WORK ITEM: Using the excerpt on how cp copies a file, explain why the userland cp process does not itself read the file's content and write it to the target file.

*** EXCERPT PROVIDED ***

Assume I do this (just to generate a large file yesfile, and copy it to a file copy (doesn't have to be on the same file system), while logging all the system calls mady by cp):

cd /tmp
yes | head -n$((10**7)) > yesfile
strace -o strace.output cp yesfile copy

I get a different picture: the userland process cp does not actually read the content of the file and does not write it to another file; that would be bad, performance-wise: it would require at least two context switches! The userland programm calls read, switch, gets data, calls write, switch; rinse and repeat if the file is larger than a single read-buffer. Now this exact repeating model, reading only a buffer of limited size, is what could lead to half-copied files on interruption.

Instead, it uses the copy_file_range system call (see trace below¹); man copy_file_range tells us:

The copy_file_range() system call performs an in-kernel copy between two file descriptors without the additional cost of transferring data from the kernel to user space and then back into the kernel. It copies up to len bytes of data from the source file descriptor fd_in to the target file descriptor fd_out, overwriting any data that exists within the requested range of the target file.

So, there is an atomic copy-this-file system call, which is usually used, so interrupting cp can not interrupt the copying.


Things get even better if your source and target file system are the same, and Btrfs, CIFS, NFS 4.2, OCFS2, overlayfs, or XFSsource (at point of writing, only for these Linux has the reflink feature): if

ioctl(4, BTRFS_IOC_CLONE or FICLONE, 3)

succeeds, the system doesn't need to copy the file contents at all – instead, just the list of blocks belonging to the source file is copied to the target file; each block has a reference counter that gets increased, so the moment any process writes to either of these files, the file system transparently does a copy-on-write on that. So, these things are even more atomic!


⁰ At least, if my GNU coreutils 8.32 with fedora 34's backported copy_file_range patches /Linux 5.13.5 are considered modern.
¹ relevant strace output

 156   │ newfstatat(AT_FDCWD, "yesfile", {st_mode=S_IFREG|0644, st_size=20000000, ...}, 0) = 0
 157   │ newfstatat(AT_FDCWD, "copy", 0x7fff982d5e70, 0) = -1 ENOENT (No such file or directory)

*** End of EXCERPT PROVIDED ***
*** SUPPLIED DATA ***

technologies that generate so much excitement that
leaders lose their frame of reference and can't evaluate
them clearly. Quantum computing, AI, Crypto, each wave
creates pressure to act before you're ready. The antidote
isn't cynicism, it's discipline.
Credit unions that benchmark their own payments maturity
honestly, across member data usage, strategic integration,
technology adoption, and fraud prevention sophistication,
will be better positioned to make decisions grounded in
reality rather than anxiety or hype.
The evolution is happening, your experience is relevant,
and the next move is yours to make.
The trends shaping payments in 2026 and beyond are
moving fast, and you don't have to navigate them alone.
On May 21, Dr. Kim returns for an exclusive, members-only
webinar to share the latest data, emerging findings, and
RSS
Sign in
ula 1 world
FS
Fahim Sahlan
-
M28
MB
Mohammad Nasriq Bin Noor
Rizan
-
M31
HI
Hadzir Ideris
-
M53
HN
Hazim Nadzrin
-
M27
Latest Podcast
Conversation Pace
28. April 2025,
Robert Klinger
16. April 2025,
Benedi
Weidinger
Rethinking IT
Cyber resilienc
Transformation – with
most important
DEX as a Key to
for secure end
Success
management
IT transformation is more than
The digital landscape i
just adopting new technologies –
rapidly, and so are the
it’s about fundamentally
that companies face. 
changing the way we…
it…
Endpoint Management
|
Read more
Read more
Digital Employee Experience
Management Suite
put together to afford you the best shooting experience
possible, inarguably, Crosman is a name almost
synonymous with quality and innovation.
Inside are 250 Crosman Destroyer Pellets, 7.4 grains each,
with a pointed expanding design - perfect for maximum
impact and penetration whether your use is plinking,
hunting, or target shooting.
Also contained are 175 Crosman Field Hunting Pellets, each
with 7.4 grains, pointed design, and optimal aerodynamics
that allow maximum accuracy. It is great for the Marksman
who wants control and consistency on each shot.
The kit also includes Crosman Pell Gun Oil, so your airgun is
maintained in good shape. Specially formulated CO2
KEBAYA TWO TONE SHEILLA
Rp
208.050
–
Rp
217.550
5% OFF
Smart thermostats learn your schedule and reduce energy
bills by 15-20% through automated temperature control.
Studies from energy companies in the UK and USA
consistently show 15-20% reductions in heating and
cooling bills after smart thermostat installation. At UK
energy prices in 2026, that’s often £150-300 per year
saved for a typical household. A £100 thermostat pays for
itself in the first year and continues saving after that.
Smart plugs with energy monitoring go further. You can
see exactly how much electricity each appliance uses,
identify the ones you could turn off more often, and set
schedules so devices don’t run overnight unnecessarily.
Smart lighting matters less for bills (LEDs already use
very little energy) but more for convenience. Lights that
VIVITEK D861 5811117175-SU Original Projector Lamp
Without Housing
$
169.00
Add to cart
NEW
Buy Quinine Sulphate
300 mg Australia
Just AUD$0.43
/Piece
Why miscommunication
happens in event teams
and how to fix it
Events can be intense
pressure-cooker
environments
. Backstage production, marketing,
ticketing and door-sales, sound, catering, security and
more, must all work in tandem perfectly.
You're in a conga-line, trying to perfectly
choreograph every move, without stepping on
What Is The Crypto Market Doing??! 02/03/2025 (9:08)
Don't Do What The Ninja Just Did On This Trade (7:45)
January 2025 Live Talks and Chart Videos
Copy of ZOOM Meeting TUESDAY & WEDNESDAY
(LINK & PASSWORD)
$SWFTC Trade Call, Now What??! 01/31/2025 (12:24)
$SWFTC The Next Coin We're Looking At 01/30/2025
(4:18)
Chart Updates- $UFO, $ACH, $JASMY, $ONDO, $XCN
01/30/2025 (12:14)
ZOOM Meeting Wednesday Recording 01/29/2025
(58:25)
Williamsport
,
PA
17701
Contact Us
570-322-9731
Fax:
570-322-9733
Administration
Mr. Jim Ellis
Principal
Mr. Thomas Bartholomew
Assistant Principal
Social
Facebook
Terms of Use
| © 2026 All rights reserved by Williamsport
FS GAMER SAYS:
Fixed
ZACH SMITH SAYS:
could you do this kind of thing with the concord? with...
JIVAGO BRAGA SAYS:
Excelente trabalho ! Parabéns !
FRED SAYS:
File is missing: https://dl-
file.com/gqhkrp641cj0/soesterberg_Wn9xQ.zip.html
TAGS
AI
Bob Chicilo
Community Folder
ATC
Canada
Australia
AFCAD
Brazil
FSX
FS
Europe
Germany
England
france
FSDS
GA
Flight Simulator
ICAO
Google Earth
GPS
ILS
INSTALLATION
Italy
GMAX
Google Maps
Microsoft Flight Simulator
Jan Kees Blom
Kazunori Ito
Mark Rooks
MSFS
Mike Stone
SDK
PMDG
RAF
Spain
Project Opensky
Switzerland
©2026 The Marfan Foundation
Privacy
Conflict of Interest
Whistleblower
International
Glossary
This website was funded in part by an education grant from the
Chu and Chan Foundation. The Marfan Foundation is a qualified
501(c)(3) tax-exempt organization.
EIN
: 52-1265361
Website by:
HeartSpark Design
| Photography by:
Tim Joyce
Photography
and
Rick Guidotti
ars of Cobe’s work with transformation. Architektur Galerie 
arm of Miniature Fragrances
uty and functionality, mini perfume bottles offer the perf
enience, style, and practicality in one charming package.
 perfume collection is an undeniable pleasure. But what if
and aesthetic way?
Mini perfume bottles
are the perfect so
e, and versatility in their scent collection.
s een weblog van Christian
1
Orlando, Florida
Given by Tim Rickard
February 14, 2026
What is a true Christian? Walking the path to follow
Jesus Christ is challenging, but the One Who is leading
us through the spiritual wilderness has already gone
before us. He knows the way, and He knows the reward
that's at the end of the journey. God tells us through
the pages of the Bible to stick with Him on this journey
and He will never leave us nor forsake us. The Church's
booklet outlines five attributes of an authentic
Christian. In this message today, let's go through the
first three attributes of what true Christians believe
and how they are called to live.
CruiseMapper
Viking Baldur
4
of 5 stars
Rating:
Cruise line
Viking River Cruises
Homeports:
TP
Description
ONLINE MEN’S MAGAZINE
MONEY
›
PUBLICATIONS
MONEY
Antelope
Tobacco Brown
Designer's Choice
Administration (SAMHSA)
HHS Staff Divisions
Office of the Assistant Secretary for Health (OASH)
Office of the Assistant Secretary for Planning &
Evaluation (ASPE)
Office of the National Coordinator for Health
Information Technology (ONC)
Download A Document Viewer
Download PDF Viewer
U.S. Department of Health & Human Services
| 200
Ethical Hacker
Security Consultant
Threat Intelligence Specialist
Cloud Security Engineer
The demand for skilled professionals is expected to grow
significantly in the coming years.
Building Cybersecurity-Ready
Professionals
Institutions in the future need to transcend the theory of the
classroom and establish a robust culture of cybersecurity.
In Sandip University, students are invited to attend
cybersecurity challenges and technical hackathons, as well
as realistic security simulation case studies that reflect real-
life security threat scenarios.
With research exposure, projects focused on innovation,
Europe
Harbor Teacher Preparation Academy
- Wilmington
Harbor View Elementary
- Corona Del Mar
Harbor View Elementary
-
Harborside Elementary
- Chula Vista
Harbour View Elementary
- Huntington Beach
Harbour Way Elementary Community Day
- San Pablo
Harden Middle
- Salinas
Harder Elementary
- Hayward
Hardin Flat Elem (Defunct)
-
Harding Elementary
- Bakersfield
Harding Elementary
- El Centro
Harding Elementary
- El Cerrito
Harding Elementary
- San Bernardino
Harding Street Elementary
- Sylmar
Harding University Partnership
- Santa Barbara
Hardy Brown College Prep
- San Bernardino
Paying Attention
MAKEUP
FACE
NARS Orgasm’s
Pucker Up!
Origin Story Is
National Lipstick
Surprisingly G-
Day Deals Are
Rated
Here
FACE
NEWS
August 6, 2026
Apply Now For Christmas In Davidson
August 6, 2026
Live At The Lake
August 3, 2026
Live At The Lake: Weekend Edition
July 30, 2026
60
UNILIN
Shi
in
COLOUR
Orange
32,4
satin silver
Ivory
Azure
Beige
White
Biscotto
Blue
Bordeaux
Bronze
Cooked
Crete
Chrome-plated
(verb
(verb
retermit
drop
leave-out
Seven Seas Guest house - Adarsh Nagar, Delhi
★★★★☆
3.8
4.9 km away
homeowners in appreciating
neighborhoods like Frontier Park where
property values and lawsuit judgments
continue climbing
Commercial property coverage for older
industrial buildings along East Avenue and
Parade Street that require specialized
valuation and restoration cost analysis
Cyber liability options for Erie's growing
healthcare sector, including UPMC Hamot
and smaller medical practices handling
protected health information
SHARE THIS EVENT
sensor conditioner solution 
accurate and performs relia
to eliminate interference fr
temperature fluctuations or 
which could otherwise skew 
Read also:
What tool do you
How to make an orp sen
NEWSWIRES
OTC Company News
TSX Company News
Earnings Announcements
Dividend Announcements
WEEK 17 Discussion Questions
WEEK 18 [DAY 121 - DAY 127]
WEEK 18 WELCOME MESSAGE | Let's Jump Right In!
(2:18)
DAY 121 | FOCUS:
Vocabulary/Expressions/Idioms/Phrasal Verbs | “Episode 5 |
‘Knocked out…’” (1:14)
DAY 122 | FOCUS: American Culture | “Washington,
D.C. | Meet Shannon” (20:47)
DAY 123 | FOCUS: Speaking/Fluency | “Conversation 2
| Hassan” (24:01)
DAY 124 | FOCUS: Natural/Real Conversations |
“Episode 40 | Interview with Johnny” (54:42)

*** End of SUPPLIED DATA ***

WRITTEN SOLUTION: That approach would hurt performance, because each cycle would require at least two context switches. The program calls read, switches, gets data, calls write, and switches again, repeating this for every buffer when the file is larger than a single read buffer. This repeated reading of limited-size buffers is also what could leave a file half-copied if the process were interrupted.